The Bloodgood Japanese Maple grows to a height of 15 to 20 feet with a similar spread. It has a moderate growth rate, generally growing between 1 to 2 feet per year. The tree features deep reddish-purple summer foliage that deepens into a brilliant scarlet in the fall. Its leaves are palmate, meaning they are shaped like an open hand with several lobes originating from one point. The tree produces small purple flowers in the spring, which are followed by red samaras, or winged seeds.

The Bloodgood Japanese Maple is relatively low-maintenance and adaptable to a wide variety of soil types, including clay, loam, and sand. It is hardy in USDA zones 5 to 8.

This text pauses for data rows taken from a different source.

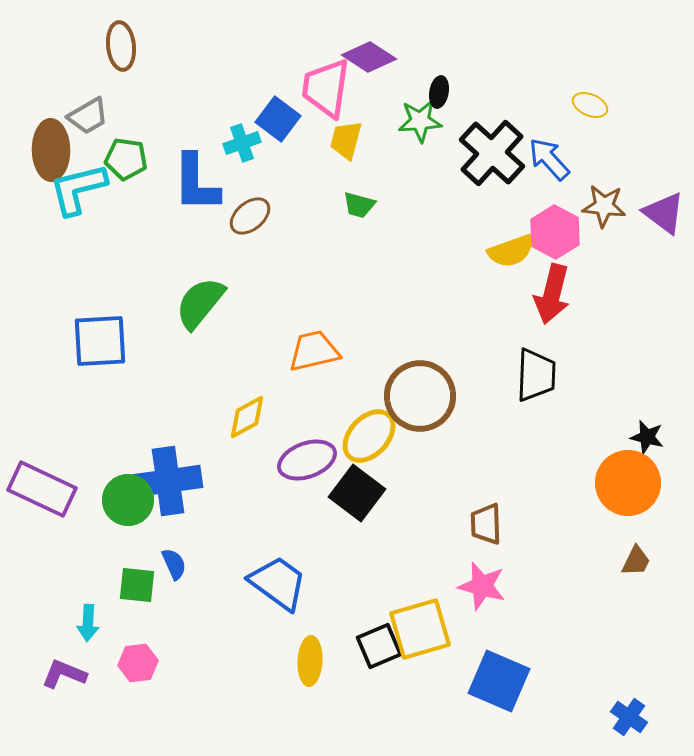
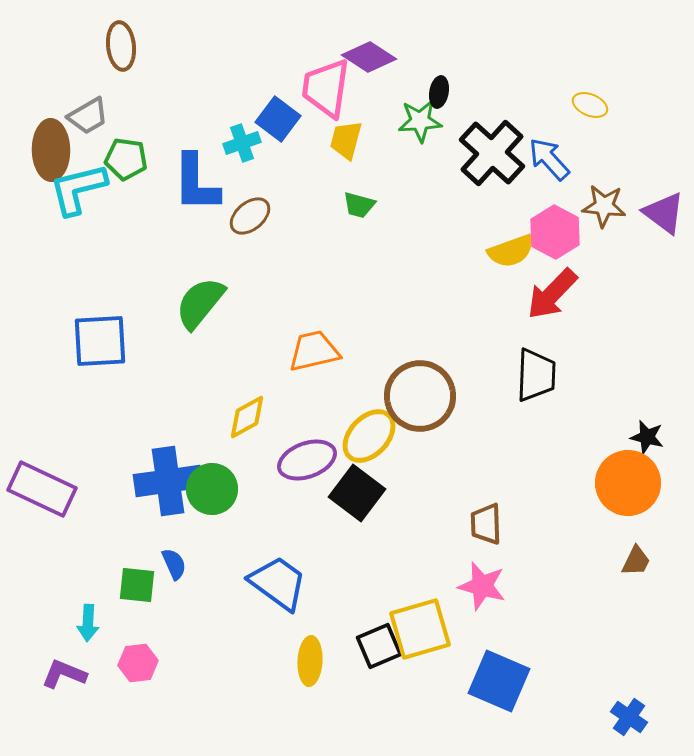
red arrow at (552, 294): rotated 30 degrees clockwise
green circle at (128, 500): moved 84 px right, 11 px up
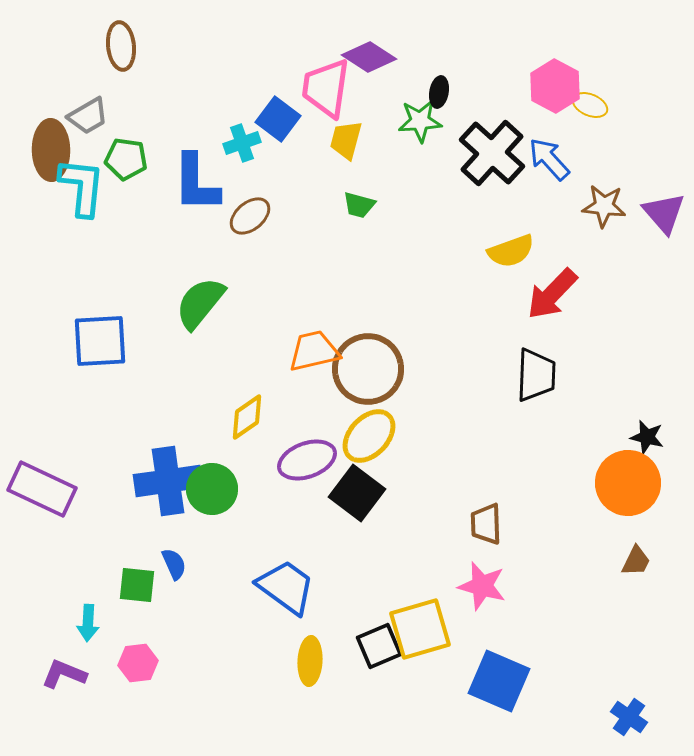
cyan L-shape at (78, 189): moved 4 px right, 2 px up; rotated 110 degrees clockwise
purple triangle at (664, 213): rotated 12 degrees clockwise
pink hexagon at (555, 232): moved 146 px up
brown circle at (420, 396): moved 52 px left, 27 px up
yellow diamond at (247, 417): rotated 6 degrees counterclockwise
blue trapezoid at (278, 583): moved 8 px right, 4 px down
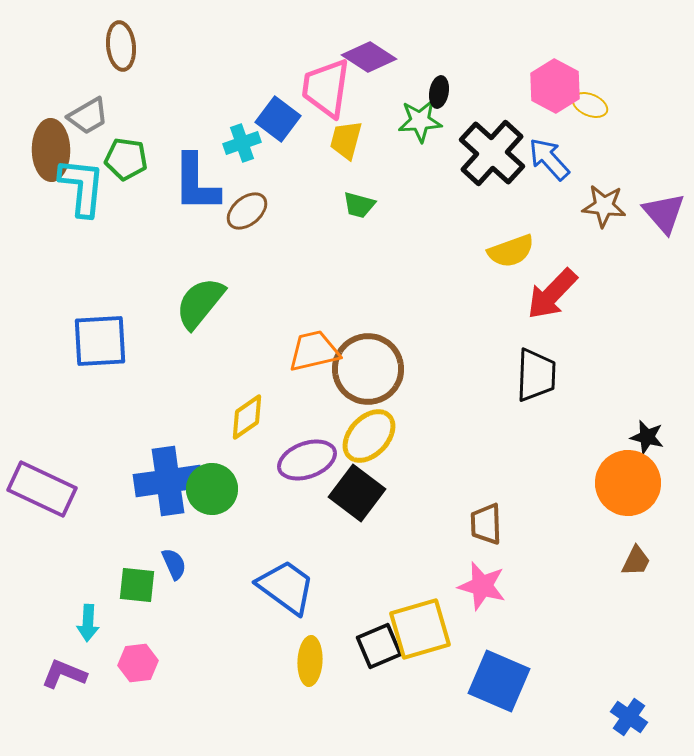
brown ellipse at (250, 216): moved 3 px left, 5 px up
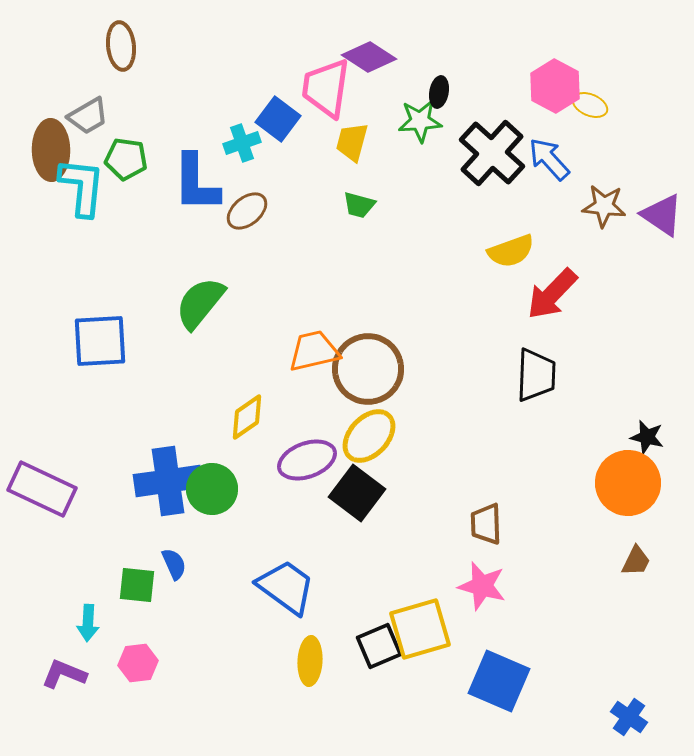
yellow trapezoid at (346, 140): moved 6 px right, 2 px down
purple triangle at (664, 213): moved 2 px left, 2 px down; rotated 15 degrees counterclockwise
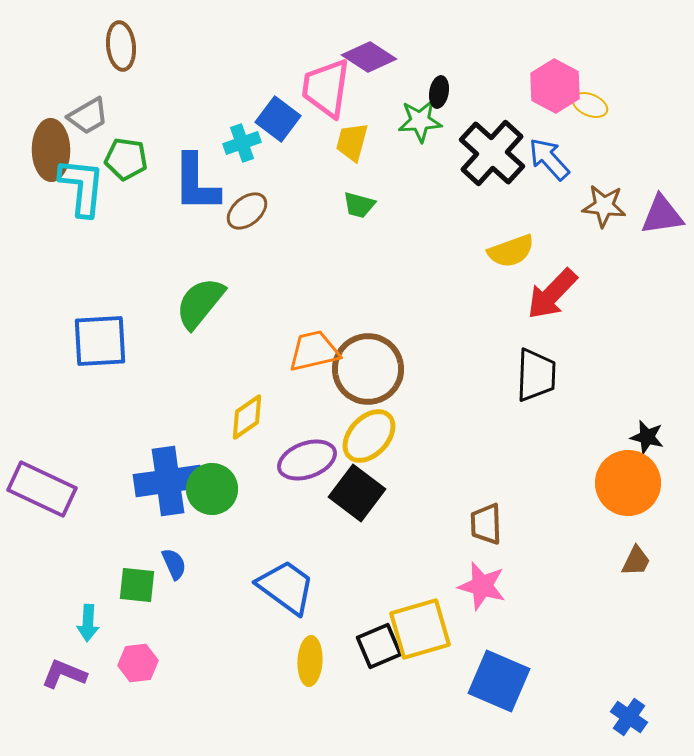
purple triangle at (662, 215): rotated 42 degrees counterclockwise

While the red foliage is the star of the show, the Bloodgood Maple offers multi-season interest. In spring, tiny reddish-purple flowers emerge, followed by the vibrant red leaves. Fall brings a fiery crimson transformation before giving way to the smooth, silver-grey bark that adds winter beauty.

Appearance

  • Grows as a large shrub or small tree, reaching up to 15-20 feet tall with a similar spread at maturity.
  • Features deeply lobed leaves with 5-7 points, emerging a rich wine-red to burgundy in spring.
  • The leaves maintain this color throughout summer, transforming into a fiery crimson red in fall before dropping.
  • Even the bark adds winter interest, boasting a blackish-red hue.

Growing Conditions

  • Thrives in full sun to part shade, although it tolerates full sun better than many other Japanese maples, especially in cooler zones.
  • Needs well-drained, moist, organically rich, and slightly acidic soil.
  • Adapts to various soil types but struggles in consistently wet or dry conditions.
  • Considered a slow grower, maturing over several years and putting on 1-2 feet per year.
  • Relatively low-maintenance and disease-resistant.

Planting and Care

  • Plant your Bloodgood Japanese Maple in spring or fall when the temperatures are mild.
  • Choose a location with well-draining soil and amend it with organic matter if needed.
  • Water your tree regularly, especially during the first growing season and during hot, dry spells.
  • Mulch around the base of the tree to retain moisture, suppress weeds, and regulate soil temperature.
  • Prune minimally, focusing on removing dead, diseased, or crossing branches in late winter or early spring.